- [Job] In the entries below, count each line where "memsize" appears. Give the total and nothing more.
+++ Data +++
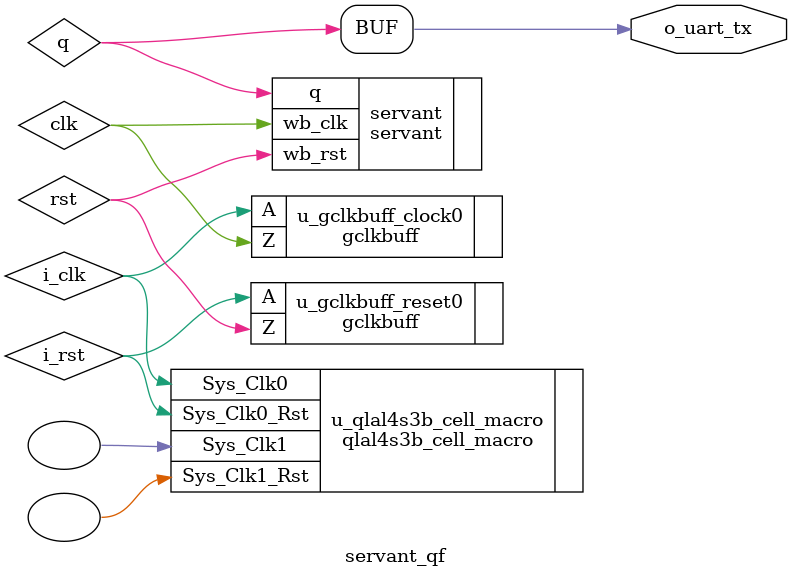
<source format=v>
module servant_qf
  (
   output wire/*reg*/ o_uart_tx);

   wire [31:0] dat;
   wire        we;
   wire        stb;
   reg 	       ack;

   reg 	       rst_r;

   wire        i_clk;
   wire        i_rst;
   wire        clk;
   wire        rst;

   parameter memfile = "zephyr_hello.hex";
   parameter memsize = 2048;

   qlal4s3b_cell_macro u_qlal4s3b_cell_macro
     (
      .Sys_Clk0     (i_clk),
      .Sys_Clk0_Rst (i_rst),
      .Sys_Clk1     (),
      .Sys_Clk1_Rst ());

   gclkbuff u_gclkbuff_clock0 (.A(i_clk), .Z(clk));
   gclkbuff u_gclkbuff_reset0 (.A(i_rst), .Z(rst));

   wire        o_uart_tx = q;

   servant
     #(.memfile (memfile),
       .memsize (memsize))
   servant
     (.wb_clk (clk),
      .wb_rst (rst),
      .q      (q));
   /*
   serving
     #(
       .memfile  (memfile),
       .memsize  (memsize),
       .WITH_CSR (0))
   serving
     (
      .i_clk (clk),
      .i_rst (rst_r),
      .i_timer_irq (1'b0),
      .o_wb_adr (),
      .o_wb_dat (dat),
      .o_wb_sel (),
      .o_wb_we  (we),
      .o_wb_stb (stb),
      .i_wb_rdt (32'd0),
      .i_wb_ack (ack));

   always @(posedge clk) begin
      rst_r <= rst;
      ack <= stb & !ack;
      if (we & stb)
	o_uart_tx <= dat[0];
   end
    */
endmodule

</source>
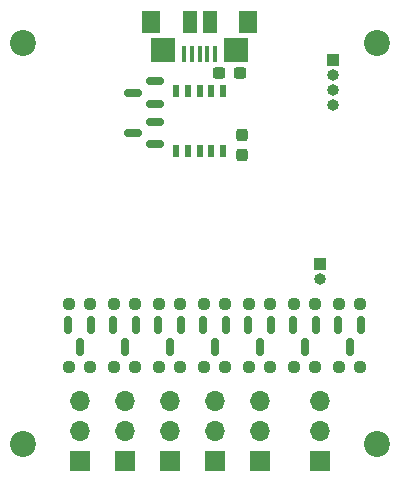
<source format=gbs>
G04 #@! TF.GenerationSoftware,KiCad,Pcbnew,(6.0.1)*
G04 #@! TF.CreationDate,2022-07-28T15:49:31+09:00*
G04 #@! TF.ProjectId,Fc_stm32,46635f73-746d-4333-922e-6b696361645f,rev?*
G04 #@! TF.SameCoordinates,Original*
G04 #@! TF.FileFunction,Soldermask,Bot*
G04 #@! TF.FilePolarity,Negative*
%FSLAX46Y46*%
G04 Gerber Fmt 4.6, Leading zero omitted, Abs format (unit mm)*
G04 Created by KiCad (PCBNEW (6.0.1)) date 2022-07-28 15:49:31*
%MOMM*%
%LPD*%
G01*
G04 APERTURE LIST*
G04 Aperture macros list*
%AMRoundRect*
0 Rectangle with rounded corners*
0 $1 Rounding radius*
0 $2 $3 $4 $5 $6 $7 $8 $9 X,Y pos of 4 corners*
0 Add a 4 corners polygon primitive as box body*
4,1,4,$2,$3,$4,$5,$6,$7,$8,$9,$2,$3,0*
0 Add four circle primitives for the rounded corners*
1,1,$1+$1,$2,$3*
1,1,$1+$1,$4,$5*
1,1,$1+$1,$6,$7*
1,1,$1+$1,$8,$9*
0 Add four rect primitives between the rounded corners*
20,1,$1+$1,$2,$3,$4,$5,0*
20,1,$1+$1,$4,$5,$6,$7,0*
20,1,$1+$1,$6,$7,$8,$9,0*
20,1,$1+$1,$8,$9,$2,$3,0*%
G04 Aperture macros list end*
%ADD10R,1.700000X1.700000*%
%ADD11O,1.700000X1.700000*%
%ADD12R,1.000000X1.000000*%
%ADD13O,1.000000X1.000000*%
%ADD14C,2.200000*%
%ADD15RoundRect,0.237500X0.250000X0.237500X-0.250000X0.237500X-0.250000X-0.237500X0.250000X-0.237500X0*%
%ADD16RoundRect,0.150000X-0.150000X0.587500X-0.150000X-0.587500X0.150000X-0.587500X0.150000X0.587500X0*%
%ADD17RoundRect,0.237500X-0.250000X-0.237500X0.250000X-0.237500X0.250000X0.237500X-0.250000X0.237500X0*%
%ADD18RoundRect,0.237500X0.300000X0.237500X-0.300000X0.237500X-0.300000X-0.237500X0.300000X-0.237500X0*%
%ADD19RoundRect,0.150000X0.587500X0.150000X-0.587500X0.150000X-0.587500X-0.150000X0.587500X-0.150000X0*%
%ADD20R,0.400000X1.350000*%
%ADD21R,2.100000X2.000000*%
%ADD22R,1.600000X1.900000*%
%ADD23R,1.200000X1.900000*%
%ADD24R,0.510000X1.100000*%
%ADD25RoundRect,0.237500X0.237500X-0.300000X0.237500X0.300000X-0.237500X0.300000X-0.237500X-0.300000X0*%
G04 APERTURE END LIST*
D10*
X1270000Y-38466000D03*
D11*
X1270000Y-35926000D03*
X1270000Y-33386000D03*
D12*
X10160000Y-21717000D03*
D13*
X10160000Y-22987000D03*
D10*
X-2540000Y-38466000D03*
D11*
X-2540000Y-35926000D03*
X-2540000Y-33386000D03*
D14*
X-15000000Y-37000000D03*
X-15000000Y-3000000D03*
X15000000Y-3000000D03*
D12*
X11277600Y-4470400D03*
D13*
X11277600Y-5740400D03*
X11277600Y-7010400D03*
X11277600Y-8280400D03*
D10*
X5080000Y-38466000D03*
D11*
X5080000Y-35926000D03*
X5080000Y-33386000D03*
D14*
X15000000Y-37000000D03*
D10*
X10160000Y-38466000D03*
D11*
X10160000Y-35926000D03*
X10160000Y-33386000D03*
D10*
X-6350000Y-38466000D03*
D11*
X-6350000Y-35926000D03*
X-6350000Y-33386000D03*
D10*
X-10160000Y-38466000D03*
D11*
X-10160000Y-35926000D03*
X-10160000Y-33386000D03*
D15*
X-9247500Y-30480000D03*
X-11072500Y-30480000D03*
D16*
X7940000Y-26875500D03*
X9840000Y-26875500D03*
X8890000Y-28750500D03*
D15*
X2182500Y-30480000D03*
X357500Y-30480000D03*
D17*
X7977500Y-25146000D03*
X9802500Y-25146000D03*
D18*
X3402500Y-5588000D03*
X1677500Y-5588000D03*
D17*
X-3452500Y-25146000D03*
X-1627500Y-25146000D03*
D15*
X13612500Y-25146000D03*
X11787500Y-25146000D03*
D17*
X357500Y-25146000D03*
X2182500Y-25146000D03*
D16*
X-3490000Y-26875500D03*
X-1590000Y-26875500D03*
X-2540000Y-28750500D03*
D19*
X-3761500Y-9718000D03*
X-3761500Y-11618000D03*
X-5636500Y-10668000D03*
D16*
X-7300000Y-26875500D03*
X-5400000Y-26875500D03*
X-6350000Y-28750500D03*
D15*
X9802500Y-30480000D03*
X7977500Y-30480000D03*
X-1627500Y-30480000D03*
X-3452500Y-30480000D03*
D16*
X-11110000Y-26875500D03*
X-9210000Y-26875500D03*
X-10160000Y-28750500D03*
D17*
X4167500Y-25146000D03*
X5992500Y-25146000D03*
D16*
X320000Y-26875500D03*
X2220000Y-26875500D03*
X1270000Y-28750500D03*
D19*
X-3761500Y-6289000D03*
X-3761500Y-8189000D03*
X-5636500Y-7239000D03*
D16*
X11750000Y-26875500D03*
X13650000Y-26875500D03*
X12700000Y-28750500D03*
D20*
X1300000Y-3945000D03*
X650000Y-3945000D03*
X0Y-3945000D03*
X-650000Y-3945000D03*
X-1300000Y-3945000D03*
D21*
X-3100000Y-3620000D03*
X3100000Y-3620000D03*
D22*
X4100000Y-1270000D03*
D23*
X850000Y-1270000D03*
X-850000Y-1270000D03*
D22*
X-4100000Y-1270000D03*
D24*
X-2000000Y-7102000D03*
X-1000000Y-7102000D03*
X0Y-7102000D03*
X1000000Y-7102000D03*
X2000000Y-7102000D03*
X2000000Y-12202000D03*
X1000000Y-12202000D03*
X0Y-12202000D03*
X-1000000Y-12202000D03*
X-2000000Y-12202000D03*
D17*
X11787500Y-30480000D03*
X13612500Y-30480000D03*
D15*
X5992500Y-30480000D03*
X4167500Y-30480000D03*
D16*
X4130000Y-26875500D03*
X6030000Y-26875500D03*
X5080000Y-28750500D03*
D17*
X-7262500Y-25146000D03*
X-5437500Y-25146000D03*
X-11072500Y-25146000D03*
X-9247500Y-25146000D03*
D15*
X-5437500Y-30480000D03*
X-7262500Y-30480000D03*
D25*
X3556000Y-12546500D03*
X3556000Y-10821500D03*
M02*

</source>
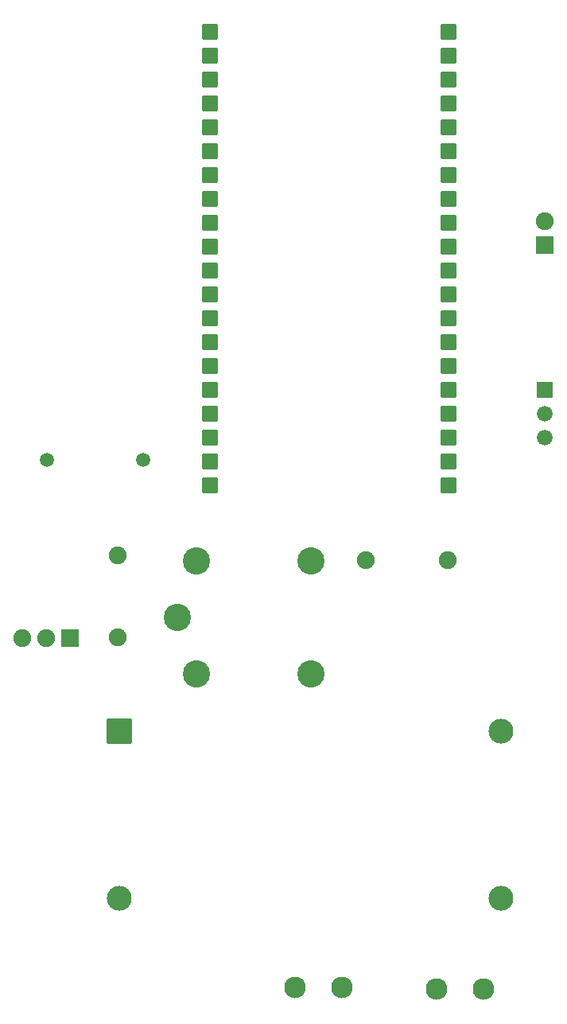
<source format=gbs>
G04 Layer: BottomSolderMaskLayer*
G04 EasyEDA v6.5.51, 2026-01-08 00:26:36*
G04 20534f1d5e454c7f8422adcd5164db7c,ce41bef9852f4de9b562203a7e9bab9e,10*
G04 Gerber Generator version 0.2*
G04 Scale: 100 percent, Rotated: No, Reflected: No *
G04 Dimensions in millimeters *
G04 leading zeros omitted , absolute positions ,4 integer and 5 decimal *
%FSLAX45Y45*%
%MOMM*%

%AMMACRO1*4,1,8,-0.921,-0.9507,-0.9507,-0.9207,-0.9507,0.921,-0.921,0.9507,0.9207,0.9507,0.9507,0.921,0.9507,-0.9207,0.9207,-0.9507,-0.921,-0.9507,0*%
%AMMACRO2*4,1,8,-0.8085,-0.8382,-0.8382,-0.8082,-0.8382,0.8085,-0.8085,0.8382,0.8082,0.8382,0.8382,0.8085,0.8382,-0.8082,0.8082,-0.8382,-0.8085,-0.8382,0*%
%AMMACRO3*4,1,8,-1.2911,-1.3208,-1.3208,-1.2908,-1.3208,1.2911,-1.2911,1.3208,1.2908,1.3208,1.3208,1.2911,1.3208,-1.2908,1.2908,-1.3208,-1.2911,-1.3208,0*%
%AMMACRO4*4,1,8,-0.7831,-0.8128,-0.8128,-0.7828,-0.8128,0.7831,-0.7831,0.8128,0.7828,0.8128,0.8128,0.7831,0.8128,-0.7828,0.7828,-0.8128,-0.7831,-0.8128,0*%
%ADD10C,1.9016*%
%ADD11MACRO1*%
%ADD12C,2.3000*%
%ADD13C,1.6764*%
%ADD14MACRO2*%
%ADD15C,1.5016*%
%ADD16C,0.0162*%
%ADD17C,2.8956*%
%ADD18MACRO3*%
%ADD19C,2.6416*%
%ADD20MACRO4*%

%LPD*%
D10*
G01*
X1435100Y-6835800D03*
G01*
X1435100Y-5965799D03*
G01*
X4943500Y-6019800D03*
G01*
X4073499Y-6019800D03*
G01*
X5981700Y-2413000D03*
D11*
G01*
X5981700Y-2667000D03*
D12*
G01*
X4830000Y-10579100D03*
G01*
X5329999Y-10579100D03*
G01*
X3318700Y-10566400D03*
G01*
X3818699Y-10566400D03*
D13*
G01*
X5981700Y-4711700D03*
G01*
X5981700Y-4457700D03*
D14*
G01*
X5981700Y-4203700D03*
D11*
G01*
X927100Y-6845300D03*
D10*
G01*
X673100Y-6845300D03*
G01*
X419100Y-6845300D03*
D15*
G01*
X683793Y-4953000D03*
G01*
X1703806Y-4953000D03*
D17*
G01*
X3491306Y-7229347D03*
G01*
X2071293Y-6629400D03*
G01*
X2271293Y-6029401D03*
G01*
X2271293Y-7229398D03*
G01*
X3491306Y-6029452D03*
D18*
G01*
X1447800Y-7835900D03*
D19*
G01*
X1447800Y-9613900D03*
G01*
X5511800Y-9613900D03*
G01*
X5511800Y-7835900D03*
D20*
G01*
X2413000Y-393700D03*
G01*
X2413000Y-647700D03*
G01*
X2413000Y-901700D03*
G01*
X2413000Y-1155700D03*
G01*
X2413000Y-1409700D03*
G01*
X2413000Y-1663700D03*
G01*
X2413000Y-1917700D03*
G01*
X2413000Y-2171700D03*
G01*
X2413000Y-2425700D03*
G01*
X2413000Y-2679700D03*
G01*
X2413000Y-2933700D03*
G01*
X2413000Y-3187700D03*
G01*
X2413000Y-3441700D03*
G01*
X2413000Y-3695700D03*
G01*
X2413000Y-3949700D03*
G01*
X2413000Y-4203700D03*
G01*
X2413000Y-4457700D03*
G01*
X2413000Y-4711700D03*
G01*
X2413000Y-4965700D03*
G01*
X2413000Y-5219700D03*
G01*
X4953000Y-5219700D03*
G01*
X4953000Y-4965700D03*
G01*
X4953000Y-4711700D03*
G01*
X4953000Y-4457700D03*
G01*
X4953000Y-4203700D03*
G01*
X4953000Y-3949700D03*
G01*
X4953000Y-3695700D03*
G01*
X4953000Y-3441700D03*
G01*
X4953000Y-3187700D03*
G01*
X4953000Y-2933700D03*
G01*
X4953000Y-2679700D03*
G01*
X4953000Y-2425700D03*
G01*
X4953000Y-2171700D03*
G01*
X4953000Y-1917700D03*
G01*
X4953000Y-1663700D03*
G01*
X4953000Y-1409700D03*
G01*
X4953000Y-1155700D03*
G01*
X4953000Y-901700D03*
G01*
X4953000Y-647700D03*
G01*
X4953000Y-393700D03*
M02*

</source>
+++
- [Your response] 3